Both the line containing "281.692834 68.123934 85))" and the line containing "127.475976 145.33504 -32))" belong to the span. Output exactly that span from the listing below, and nothing outside it.

*** Opening of Source data ***

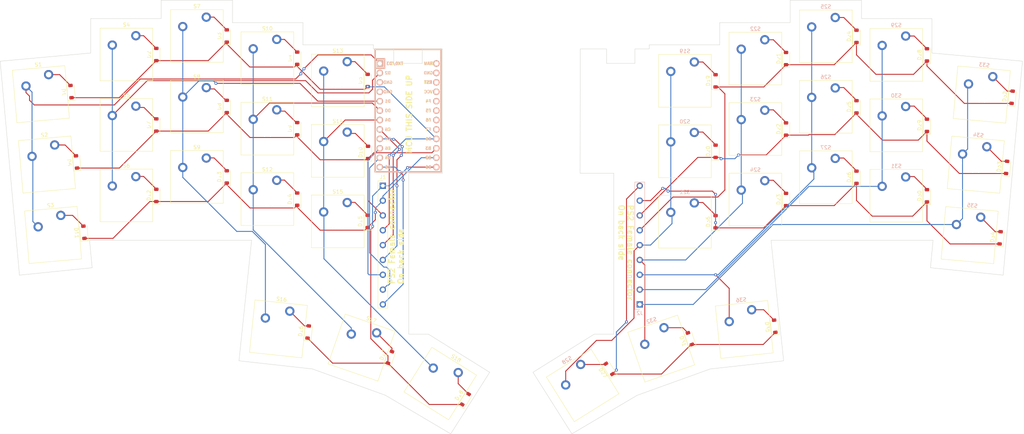
<source format=kicad_pcb>
(kicad_pcb (version 20221018) (generator pcbnew)

  (general
    (thickness 1.6)
  )

  (paper "A4")
  (layers
    (0 "F.Cu" signal)
    (31 "B.Cu" signal)
    (32 "B.Adhes" user "B.Adhesive")
    (33 "F.Adhes" user "F.Adhesive")
    (34 "B.Paste" user)
    (35 "F.Paste" user)
    (36 "B.SilkS" user "B.Silkscreen")
    (37 "F.SilkS" user "F.Silkscreen")
    (38 "B.Mask" user)
    (39 "F.Mask" user)
    (40 "Dwgs.User" user "User.Drawings")
    (41 "Cmts.User" user "User.Comments")
    (42 "Eco1.User" user "User.Eco1")
    (43 "Eco2.User" user "User.Eco2")
    (44 "Edge.Cuts" user)
    (45 "Margin" user)
    (46 "B.CrtYd" user "B.Courtyard")
    (47 "F.CrtYd" user "F.Courtyard")
    (48 "B.Fab" user)
    (49 "F.Fab" user)
    (50 "User.1" user)
    (51 "User.2" user)
    (52 "User.3" user)
    (53 "User.4" user)
    (54 "User.5" user)
    (55 "User.6" user)
    (56 "User.7" user)
    (57 "User.8" user)
    (58 "User.9" user)
  )

  (setup
    (pad_to_mask_clearance 0)
    (grid_origin 204.223227 57.699079)
    (pcbplotparams
      (layerselection 0x00010fc_ffffffff)
      (plot_on_all_layers_selection 0x0000000_00000000)
      (disableapertmacros false)
      (usegerberextensions false)
      (usegerberattributes true)
      (usegerberadvancedattributes true)
      (creategerberjobfile true)
      (dashed_line_dash_ratio 12.000000)
      (dashed_line_gap_ratio 3.000000)
      (svgprecision 4)
      (plotframeref false)
      (viasonmask false)
      (mode 1)
      (useauxorigin false)
      (hpglpennumber 1)
      (hpglpenspeed 20)
      (hpglpendiameter 15.000000)
      (dxfpolygonmode true)
      (dxfimperialunits true)
      (dxfusepcbnewfont true)
      (psnegative false)
      (psa4output false)
      (plotreference true)
      (plotvalue true)
      (plotinvisibletext false)
      (sketchpadsonfab false)
      (subtractmaskfromsilk false)
      (outputformat 1)
      (mirror false)
      (drillshape 0)
      (scaleselection 1)
      (outputdirectory "gerbers/")
    )
  )

  (net 0 "")
  (net 1 "R4")
  (net 2 "Net-(D1-A)")
  (net 3 "Net-(D2-A)")
  (net 4 "Net-(D3-A)")
  (net 5 "Net-(D4-A)")
  (net 6 "unconnected-(U2-RST-Pad22)")
  (net 7 "Net-(D5-A)")
  (net 8 "R3")
  (net 9 "Net-(D6-A)")
  (net 10 "Net-(D7-A)")
  (net 11 "Net-(D8-A)")
  (net 12 "Net-(D9-A)")
  (net 13 "Net-(D10-A)")
  (net 14 "R2")
  (net 15 "Net-(D11-A)")
  (net 16 "Net-(D12-A)")
  (net 17 "Net-(D13-A)")
  (net 18 "Net-(D14-A)")
  (net 19 "Net-(D15-A)")
  (net 20 "R1")
  (net 21 "Net-(D16-A)")
  (net 22 "Net-(D17-A)")
  (net 23 "Net-(D18-A)")
  (net 24 "Net-(D19-A)")
  (net 25 "Net-(D20-A)")
  (net 26 "Net-(D21-A)")
  (net 27 "Net-(D22-A)")
  (net 28 "Net-(D23-A)")
  (net 29 "Net-(D24-A)")
  (net 30 "Net-(D25-A)")
  (net 31 "Net-(D26-A)")
  (net 32 "Net-(D27-A)")
  (net 33 "Net-(D28-A)")
  (net 34 "Net-(D29-A)")
  (net 35 "Net-(D30-A)")
  (net 36 "Net-(D31-A)")
  (net 37 "Net-(D32-A)")
  (net 38 "Net-(D33-A)")
  (net 39 "Net-(D34-A)")
  (net 40 "Net-(D35-A)")
  (net 41 "Net-(D36-A)")
  (net 42 "C6")
  (net 43 "C7")
  (net 44 "C8")
  (net 45 "C9")
  (net 46 "C10")
  (net 47 "C1")
  (net 48 "C2")
  (net 49 "C3")
  (net 50 "C4")
  (net 51 "C5")

  (footprint "Switch_Keyboard_Cherry_MX:SW_Cherry_MX_PCB_1.00u" (layer "F.Cu") (at 250.455964 94.699079))

  (footprint "Diode_SMD:D_SOD-123" (layer "F.Cu") (at 88.9 95.603631 90))

  (footprint "Switch_Keyboard_Cherry_MX:SW_Cherry_MX_PCB_1.00u" (layer "F.Cu") (at 212.455964 57.699079))

  (footprint "Switch_Keyboard_Cherry_MX:SW_Cherry_MX_PCB_1.00u" (layer "F.Cu") (at 231.455964 51.699079))

  (footprint "Diode_SMD:D_SOD-123" (layer "F.Cu") (at 88.9 57.603631 90))

  (footprint "Switch_Keyboard_Cherry_MX:SW_Cherry_MX_PCB_1.00u" (layer "F.Cu") (at 61.847381 70.603631))

  (footprint "Diode_SMD:D_SOD-123" (layer "F.Cu") (at 201.723227 63.699079 90))

  (footprint "Switch_Keyboard_Cherry_MX:SW_Cherry_MX_PCB_1.00u" (layer "F.Cu") (at 80.847381 76.603631))

  (footprint "Diode_SMD:D_SOD-123" (layer "F.Cu") (at 29.382957 85.577738 95))

  (footprint "Switch_Keyboard_Cherry_MX:SW_Cherry_MX_PCB_1.00u" (layer "F.Cu") (at 165.879855 145.841604 32))

  (footprint "Diode_SMD:D_SOD-123" (layer "F.Cu") (at 91.853649 131.434063 84))

  (footprint "Switch_Keyboard_Cherry_MX:SW_Cherry_MX_PCB_1.00u" (layer "F.Cu") (at 21.41117 86.275179 5))

  (footprint "Diode_SMD:D_SOD-123" (layer "F.Cu") (at 50.9 75.603631 90))

  (footprint "Switch_Keyboard_Cherry_MX:SW_Cherry_MX_PCB_1.00u" (layer "F.Cu") (at 271.900122 86.314073 -5))

  (footprint "Switch_Keyboard_Cherry_MX:SW_Cherry_MX_PCB_1.00u" (layer "F.Cu") (at 42.847381 75.603631))

  (footprint "Diode_SMD:D_SOD-123" (layer "F.Cu") (at 69.9 89.603631 90))

  (footprint "Diode_SMD:D_SOD-123" (layer "F.Cu") (at 27.9 66.6 95))

  (footprint "Diode_SMD:D_SOD-123" (layer "F.Cu") (at 220.723227 95.699079 90))

  (footprint "Diode_SMD:D_SOD-123" (layer "F.Cu") (at 258.723227 56.695448 90))

  (footprint "Switch_Keyboard_Cherry_MX:SW_Cherry_MX_PCB_1.00u" (layer "F.Cu") (at 42.847381 94.603631))

  (footprint "Diode_SMD:D_SOD-123" (layer "F.Cu") (at 201.723227 82.699079 90))

  (footprint "Switch_Keyboard_Cherry_MX:SW_Cherry_MX_PCB_1.00u" (layer "F.Cu") (at 212.455964 76.699079))

  (footprint "Diode_SMD:D_SOD-123" (layer "F.Cu") (at 113.910976 138.2753 71))

  (footprint "Switch_Keyboard_Cherry_MX:SW_Cherry_MX_PCB_1.00u" (layer "F.Cu") (at 250.455964 75.699079))

  (footprint "Diode_SMD:D_SOD-123" (layer "F.Cu") (at 258.723227 75.695448 90))

  (footprint "Diode_SMD:D_SOD-123" (layer "F.Cu") (at 107.9 63.6 90))

  (footprint "Diode_SMD:D_SOD-123" (layer "F.Cu") (at 201.723227 101.695448 90))

  (footprint "Switch_Keyboard_Cherry_MX:SW_Cherry_MX_PCB_1.00u" (layer "F.Cu") (at 193.455962 63.699079))

  (footprint "Switch_Keyboard_Cherry_MX:SW_Cherry_MX_PCB_1.00u" (layer "F.Cu") (at 19.773893 67.305414 5))

  (footprint "Diode_SMD:D_SOD-123" (layer "F.Cu") (at 217.678961 129.884862 96))

  (footprint "Switch_Keyboard_Cherry_MX:SW_Cherry_MX_PCB_1.00u" (layer "F.Cu") (at 61.847381 51.603631))

  (footprint "Diode_SMD:D_SOD-123" (layer "F.Cu") (at 278.451155 106.028815 85))

  (footprint "Diode_SMD:D_SOD-123" (layer "F.Cu") (at 281.692834 68.123934 85))

  (footprint "Switch_Keyboard_Cherry_MX:SW_Cherry_MX_PCB_1.00u" (layer "F.Cu") (at 83.842328 130.592039 -6))

  (footprint "Switch_Keyboard_Cherry_MX:SW_Cherry_MX_PCB_1.00u" (layer "F.Cu") (at 80.847381 57.603631))

  (footprint "Diode_SMD:D_SOD-123" (layer "F.Cu") (at 194.807751 133.237381 109))

  (footprint "Diode_SMD:D_SOD-123" (layer "F.Cu") (at 220.723227 76.695448 90))

  (footprint "Switch_Keyboard_Cherry_MX:SW_Cherry_MX_PCB_1.00u" (layer "F.Cu") (at 231.455964 70.699079))

  (footprint "Switch_Keyboard_Cherry_MX:SW_Cherry_MX_PCB_1.00u" (layer "F.Cu") (at 127.475976 145.33504 -32))

  (footprint "Switch_Keyboard_Cherry_MX:SW_Cherry_MX_PCB_1.00u" (layer "F.Cu") (at 42.847381 56.603631))

  (footprint "Diode_SMD:D_SOD-123" (layer "F.Cu")
    (tstamp 85413c98-0534-40a5-a93a-2911f6593ec9)
    (at 107.9 101.603631 90)
    (descr "SOD-123")
    (tags "SOD-123")
    (property "Sheetfile" "keyboard.kicad_sch")
    (property "Sheetname" "")
    (property "Sim.Device" "D")
    (property "Sim.Pins" "1=K 2=A")
    (property "ki_description" "Diode, small symbol")
    (property "ki_keywords" "diode")
    (path "/db3647f4-e343-403f-9be4-6e91ad777cef")
    (attr smd)
    (fp_text refer
... [248180 chars truncated]
</source>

*** Close of Source data ***

# Response to the task:
  (footprint "Diode_SMD:D_SOD-123" (layer "F.Cu") (at 281.692834 68.123934 85))

  (footprint "Switch_Keyboard_Cherry_MX:SW_Cherry_MX_PCB_1.00u" (layer "F.Cu") (at 83.842328 130.592039 -6))

  (footprint "Switch_Keyboard_Cherry_MX:SW_Cherry_MX_PCB_1.00u" (layer "F.Cu") (at 80.847381 57.603631))

  (footprint "Diode_SMD:D_SOD-123" (layer "F.Cu") (at 194.807751 133.237381 109))

  (footprint "Diode_SMD:D_SOD-123" (layer "F.Cu") (at 220.723227 76.695448 90))

  (footprint "Switch_Keyboard_Cherry_MX:SW_Cherry_MX_PCB_1.00u" (layer "F.Cu") (at 231.455964 70.699079))

  (footprint "Switch_Keyboard_Cherry_MX:SW_Cherry_MX_PCB_1.00u" (layer "F.Cu") (at 127.475976 145.33504 -32))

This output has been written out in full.